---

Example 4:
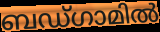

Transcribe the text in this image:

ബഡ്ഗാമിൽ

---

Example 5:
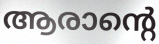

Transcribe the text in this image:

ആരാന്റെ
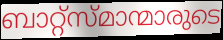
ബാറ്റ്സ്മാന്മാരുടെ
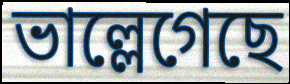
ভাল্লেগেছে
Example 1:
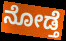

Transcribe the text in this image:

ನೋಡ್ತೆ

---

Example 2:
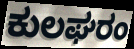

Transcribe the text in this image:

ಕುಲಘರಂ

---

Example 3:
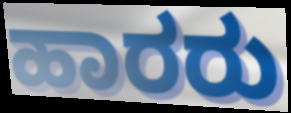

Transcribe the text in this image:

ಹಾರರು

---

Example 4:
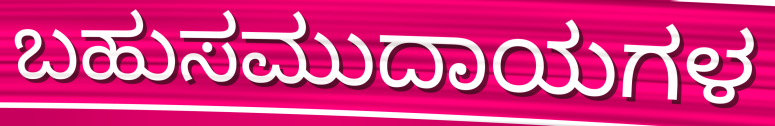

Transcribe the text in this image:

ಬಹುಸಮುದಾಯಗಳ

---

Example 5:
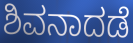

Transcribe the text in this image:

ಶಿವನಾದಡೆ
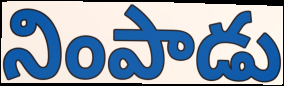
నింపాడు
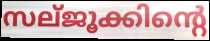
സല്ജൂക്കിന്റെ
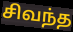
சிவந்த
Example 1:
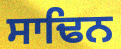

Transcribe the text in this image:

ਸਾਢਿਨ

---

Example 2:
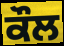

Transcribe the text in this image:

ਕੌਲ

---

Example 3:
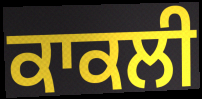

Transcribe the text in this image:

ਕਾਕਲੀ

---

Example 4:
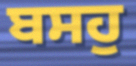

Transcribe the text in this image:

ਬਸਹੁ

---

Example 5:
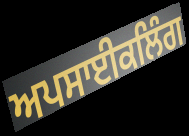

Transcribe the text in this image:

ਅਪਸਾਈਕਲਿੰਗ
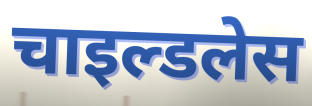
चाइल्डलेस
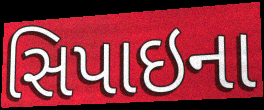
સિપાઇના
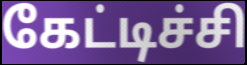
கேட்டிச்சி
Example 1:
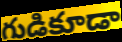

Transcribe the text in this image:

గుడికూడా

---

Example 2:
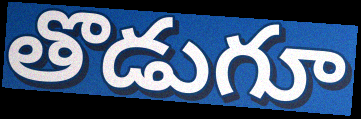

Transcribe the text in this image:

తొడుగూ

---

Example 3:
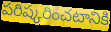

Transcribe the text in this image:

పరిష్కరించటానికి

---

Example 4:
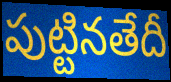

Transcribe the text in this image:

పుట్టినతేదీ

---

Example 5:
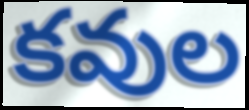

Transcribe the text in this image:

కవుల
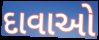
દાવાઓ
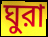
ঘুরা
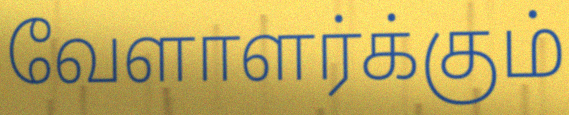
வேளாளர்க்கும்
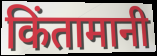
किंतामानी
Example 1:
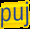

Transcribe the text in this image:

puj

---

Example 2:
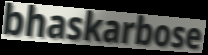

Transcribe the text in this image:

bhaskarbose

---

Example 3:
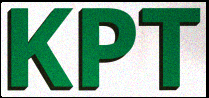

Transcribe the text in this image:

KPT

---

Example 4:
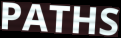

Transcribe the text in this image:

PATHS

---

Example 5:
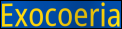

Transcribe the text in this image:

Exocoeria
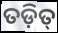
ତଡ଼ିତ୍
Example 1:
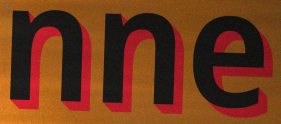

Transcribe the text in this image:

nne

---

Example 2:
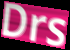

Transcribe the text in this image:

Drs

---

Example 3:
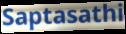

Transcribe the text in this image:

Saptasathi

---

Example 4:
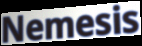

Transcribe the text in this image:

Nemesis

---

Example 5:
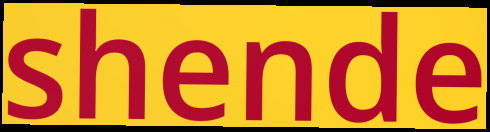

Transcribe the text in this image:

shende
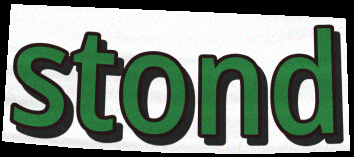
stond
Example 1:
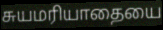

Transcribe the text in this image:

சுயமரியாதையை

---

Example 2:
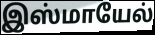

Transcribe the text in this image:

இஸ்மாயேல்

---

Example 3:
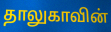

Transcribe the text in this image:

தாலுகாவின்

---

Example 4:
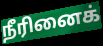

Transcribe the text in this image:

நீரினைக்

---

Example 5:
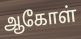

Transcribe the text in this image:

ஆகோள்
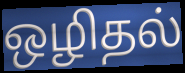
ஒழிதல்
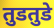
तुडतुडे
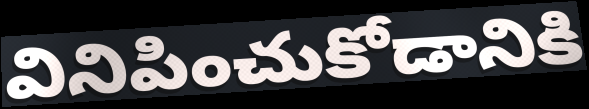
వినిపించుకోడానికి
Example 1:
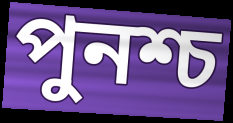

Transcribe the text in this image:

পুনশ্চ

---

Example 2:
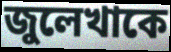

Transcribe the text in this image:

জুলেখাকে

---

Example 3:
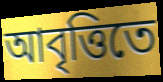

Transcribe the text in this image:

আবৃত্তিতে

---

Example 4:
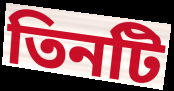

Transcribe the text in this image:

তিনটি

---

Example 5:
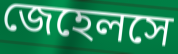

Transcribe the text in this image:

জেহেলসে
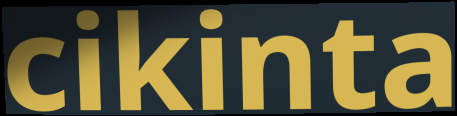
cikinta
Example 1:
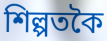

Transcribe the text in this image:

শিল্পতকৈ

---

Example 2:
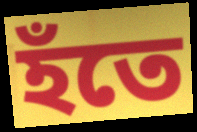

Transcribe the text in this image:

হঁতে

* [Consigne]:
Transforme tout le matériel ci-dessus en tableau Markdown à deux colonnes, Numéro et Ligne, avec une rangée numérotée pour chaque ligne et sans les lignes vides. Laisse les images de côté.

* [Réponse ci-dessous]:
| Numéro | Ligne |
|---|---|
| 1 | --- |
| 2 | Example 4: |
| 3 | Transcribe the text in this image: |
| 4 | ബഡ്ഗാമിൽ |
| 5 | --- |
| 6 | Example 5: |
| 7 | Transcribe the text in this image: |
| 8 | ആരാന്റെ |
| 9 | ബാറ്റ്സ്മാന്മാരുടെ |
| 10 | ভাল্লেগেছে |
| 11 | Example 1: |
| 12 | Transcribe the text in this image: |
| 13 | ನೋಡ್ತೆ |
| 14 | --- |
| 15 | Example 2: |
| 16 | Transcribe the text in this image: |
| 17 | ಕುಲಘರಂ |
| 18 | --- |
| 19 | Example 3: |
| 20 | Transcribe the text in this image: |
| 21 | ಹಾರರು |
| 22 | --- |
| 23 | Example 4: |
| 24 | Transcribe the text in this image: |
| 25 | ಬಹುಸಮುದಾಯಗಳ |
| 26 | --- |
| 27 | Example 5: |
| 28 | Transcribe the text in this image: |
| 29 | ಶಿವನಾದಡೆ |
| 30 | నింపాడు |
| 31 | സല്ജൂക്കിന്റെ |
| 32 | சிவந்த |
| 33 | Example 1: |
| 34 | Transcribe the text in this image: |
| 35 | ਸਾਢਿਨ |
| 36 | --- |
| 37 | Example 2: |
| 38 | Transcribe the text in this image: |
| 39 | ਕੌਲ |
| 40 | --- |
| 41 | Example 3: |
| 42 | Transcribe the text in this image: |
| 43 | ਕਾਕਲੀ |
| 44 | --- |
| 45 | Example 4: |
| 46 | Transcribe the text in this image: |
| 47 | ਬਸਹੁ |
| 48 | --- |
| 49 | Example 5: |
| 50 | Transcribe the text in this image: |
| 51 | ਅਪਸਾਈਕਲਿੰਗ |
| 52 | चाइल्डलेस |
| 53 | સિપાઇના |
| 54 | கேட்டிச்சி |
| 55 | Example 1: |
| 56 | Transcribe the text in this image: |
| 57 | గుడికూడా |
| 58 | --- |
| 59 | Example 2: |
| 60 | Transcribe the text in this image: |
| 61 | తొడుగూ |
| 62 | --- |
| 63 | Example 3: |
| 64 | Transcribe the text in this image: |
| 65 | పరిష్కరించటానికి |
| 66 | --- |
| 67 | Example 4: |
| 68 | Transcribe the text in this image: |
| 69 | పుట్టినతేదీ |
| 70 | --- |
| 71 | Example 5: |
| 72 | Transcribe the text in this image: |
| 73 | కవుల |
| 74 | દાવાઓ |
| 75 | ঘুরা |
| 76 | வேளாளர்க்கும் |
| 77 | किंतामानी |
| 78 | Example 1: |
| 79 | Transcribe the text in this image: |
| 80 | puj |
| 81 | --- |
| 82 | Example 2: |
| 83 | Transcribe the text in this image: |
| 84 | bhaskarbose |
| 85 | --- |
| 86 | Example 3: |
| 87 | Transcribe the text in this image: |
| 88 | KPT |
| 89 | --- |
| 90 | Example 4: |
| 91 | Transcribe the text in this image: |
| 92 | PATHS |
| 93 | --- |
| 94 | Example 5: |
| 95 | Transcribe the text in this image: |
| 96 | Exocoeria |
| 97 | ତଡ଼ିତ୍ |
| 98 | Example 1: |
| 99 | Transcribe the text in this image: |
| 100 | nne |
| 101 | --- |
| 102 | Example 2: |
| 103 | Transcribe the text in this image: |
| 104 | Drs |
| 105 | --- |
| 106 | Example 3: |
| 107 | Transcribe the text in this image: |
| 108 | Saptasathi |
| 109 | --- |
| 110 | Example 4: |
| 111 | Transcribe the text in this image: |
| 112 | Nemesis |
| 113 | --- |
| 114 | Example 5: |
| 115 | Transcribe the text in this image: |
| 116 | shende |
| 117 | stond |
| 118 | Example 1: |
| 119 | Transcribe the text in this image: |
| 120 | சுயமரியாதையை |
| 121 | --- |
| 122 | Example 2: |
| 123 | Transcribe the text in this image: |
| 124 | இஸ்மாயேல் |
| 125 | --- |
| 126 | Example 3: |
| 127 | Transcribe the text in this image: |
| 128 | தாலுகாவின் |
| 129 | --- |
| 130 | Example 4: |
| 131 | Transcribe the text in this image: |
| 132 | நீரினைக் |
| 133 | --- |
| 134 | Example 5: |
| 135 | Transcribe the text in this image: |
| 136 | ஆகோள் |
| 137 | ஒழிதல் |
| 138 | तुडतुडे |
| 139 | వినిపించుకోడానికి |
| 140 | Example 1: |
| 141 | Transcribe the text in this image: |
| 142 | পুনশ্চ |
| 143 | --- |
| 144 | Example 2: |
| 145 | Transcribe the text in this image: |
| 146 | জুলেখাকে |
| 147 | --- |
| 148 | Example 3: |
| 149 | Transcribe the text in this image: |
| 150 | আবৃত্তিতে |
| 151 | --- |
| 152 | Example 4: |
| 153 | Transcribe the text in this image: |
| 154 | তিনটি |
| 155 | --- |
| 156 | Example 5: |
| 157 | Transcribe the text in this image: |
| 158 | জেহেলসে |
| 159 | cikinta |
| 160 | Example 1: |
| 161 | Transcribe the text in this image: |
| 162 | শিল্পতকৈ |
| 163 | --- |
| 164 | Example 2: |
| 165 | Transcribe the text in this image: |
| 166 | হঁতে |